**Work instructions:** Rewrite the material below with "inspecting party" swapped for "reviewer" wherever it occurs, leaving everything else unchanged. Omit the pictures from your answer.
*** Given records Section Begins ***
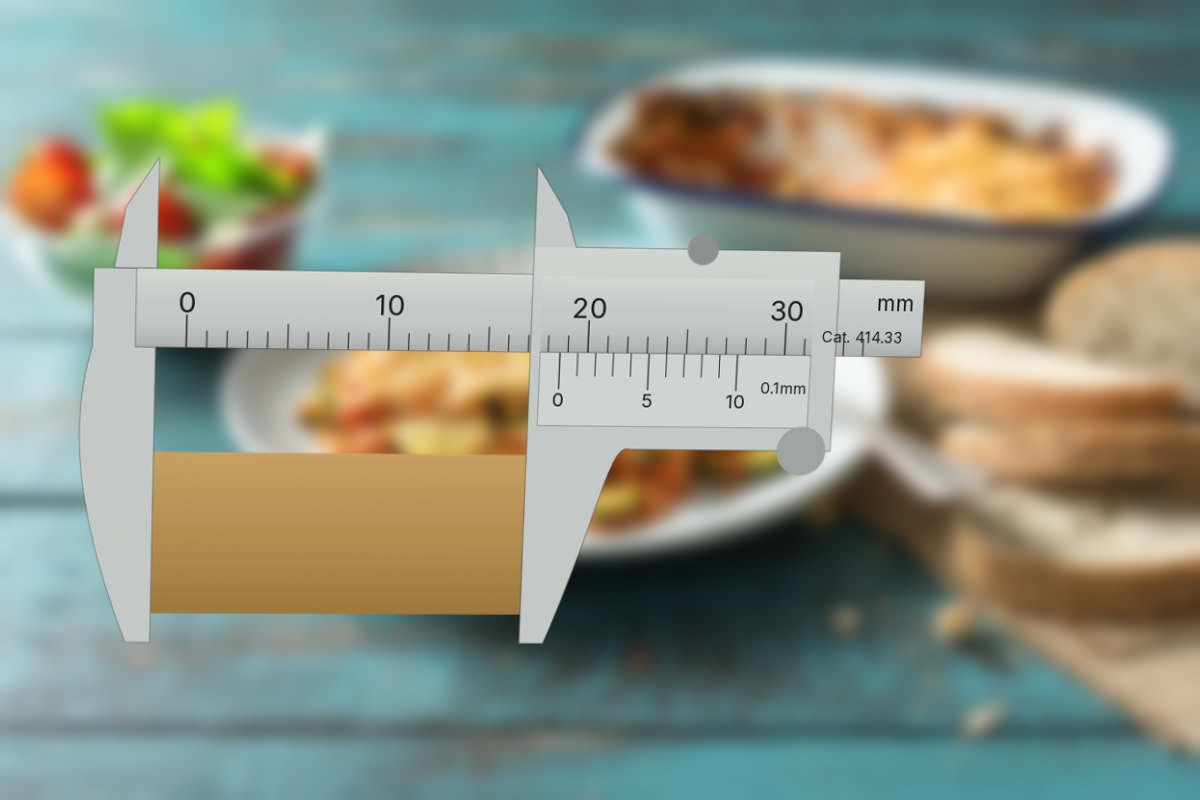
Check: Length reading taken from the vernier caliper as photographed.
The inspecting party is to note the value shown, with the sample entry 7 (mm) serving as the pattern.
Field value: 18.6 (mm)
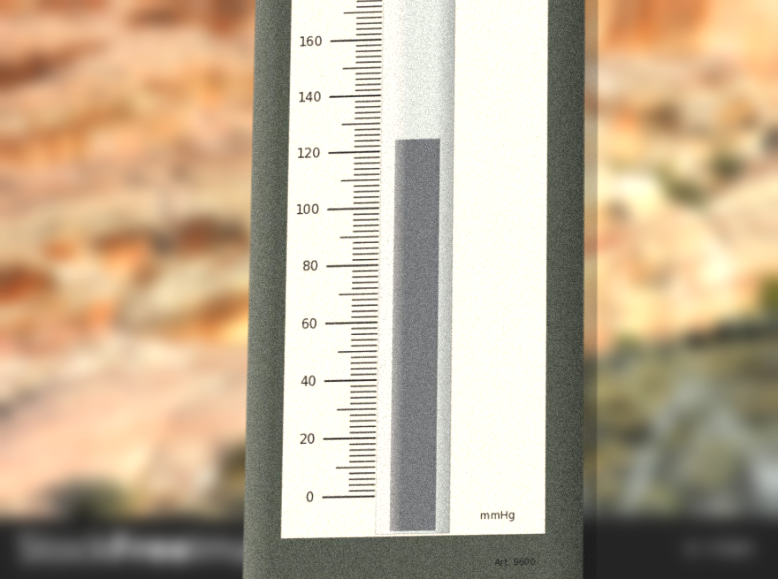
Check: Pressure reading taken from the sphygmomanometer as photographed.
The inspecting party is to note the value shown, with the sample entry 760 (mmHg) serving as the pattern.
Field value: 124 (mmHg)
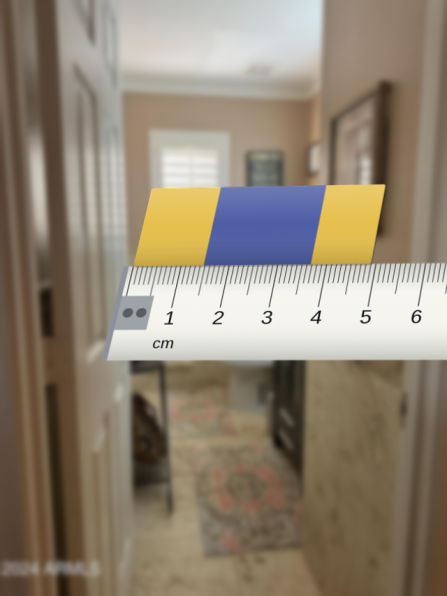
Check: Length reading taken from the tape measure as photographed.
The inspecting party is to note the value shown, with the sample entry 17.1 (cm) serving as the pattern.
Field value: 4.9 (cm)
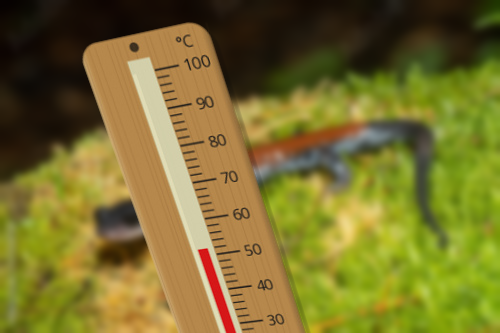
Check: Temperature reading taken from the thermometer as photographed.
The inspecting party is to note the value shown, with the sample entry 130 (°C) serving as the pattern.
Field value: 52 (°C)
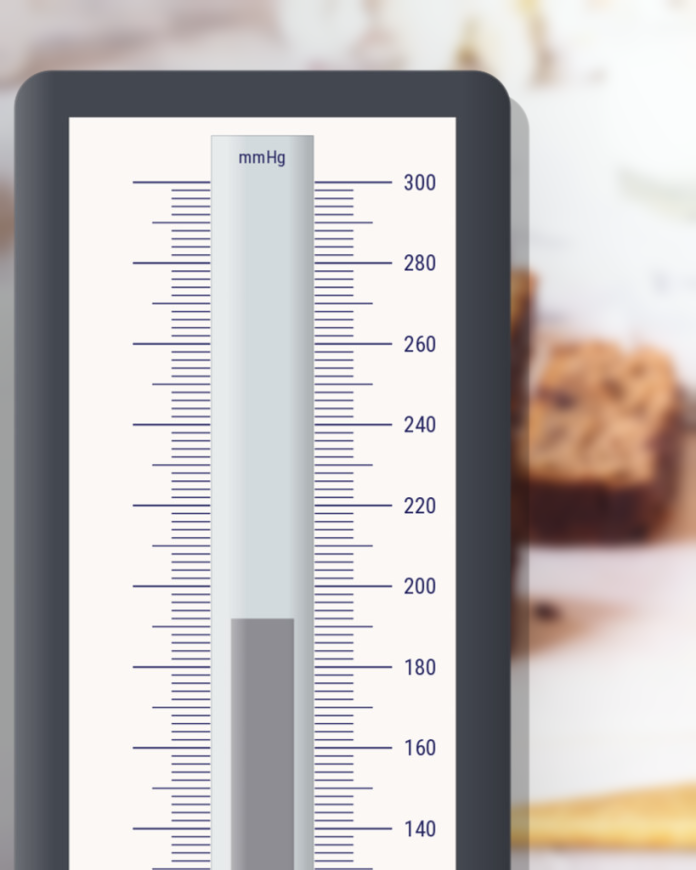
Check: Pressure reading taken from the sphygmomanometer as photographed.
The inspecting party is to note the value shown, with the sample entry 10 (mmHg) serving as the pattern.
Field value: 192 (mmHg)
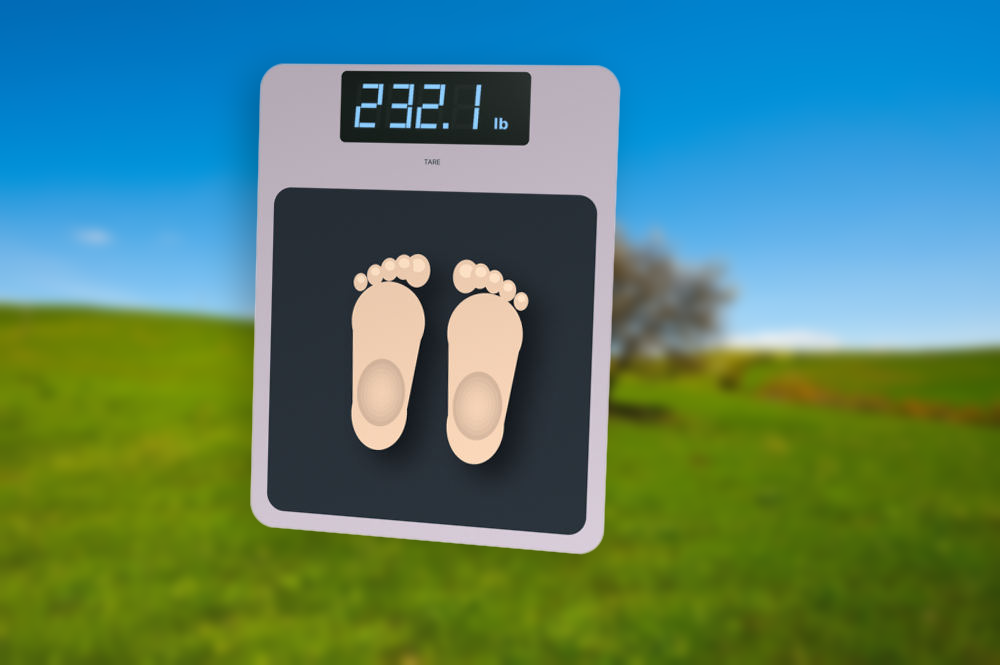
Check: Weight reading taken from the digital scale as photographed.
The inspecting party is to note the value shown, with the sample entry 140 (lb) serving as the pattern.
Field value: 232.1 (lb)
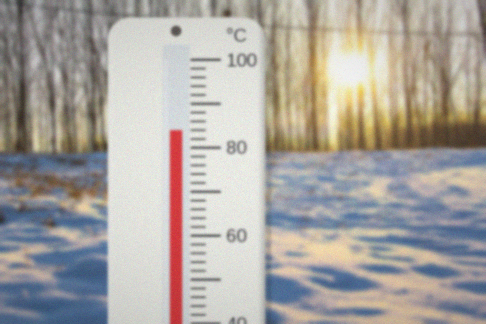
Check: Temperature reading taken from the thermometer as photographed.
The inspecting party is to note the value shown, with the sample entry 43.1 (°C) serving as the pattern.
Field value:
*** Given records Section Ends ***
**Written solution:**
Check: Length reading taken from the vernier caliper as photographed.
The reviewer is to note the value shown, with the sample entry 7 (mm) serving as the pattern.
Field value: 18.6 (mm)
Check: Pressure reading taken from the sphygmomanometer as photographed.
The reviewer is to note the value shown, with the sample entry 760 (mmHg) serving as the pattern.
Field value: 124 (mmHg)
Check: Length reading taken from the tape measure as photographed.
The reviewer is to note the value shown, with the sample entry 17.1 (cm) serving as the pattern.
Field value: 4.9 (cm)
Check: Temperature reading taken from the thermometer as photographed.
The reviewer is to note the value shown, with the sample entry 130 (°C) serving as the pattern.
Field value: 52 (°C)
Check: Pressure reading taken from the sphygmomanometer as photographed.
The reviewer is to note the value shown, with the sample entry 10 (mmHg) serving as the pattern.
Field value: 192 (mmHg)
Check: Weight reading taken from the digital scale as photographed.
The reviewer is to note the value shown, with the sample entry 140 (lb) serving as the pattern.
Field value: 232.1 (lb)
Check: Temperature reading taken from the thermometer as photographed.
The reviewer is to note the value shown, with the sample entry 43.1 (°C) serving as the pattern.
Field value:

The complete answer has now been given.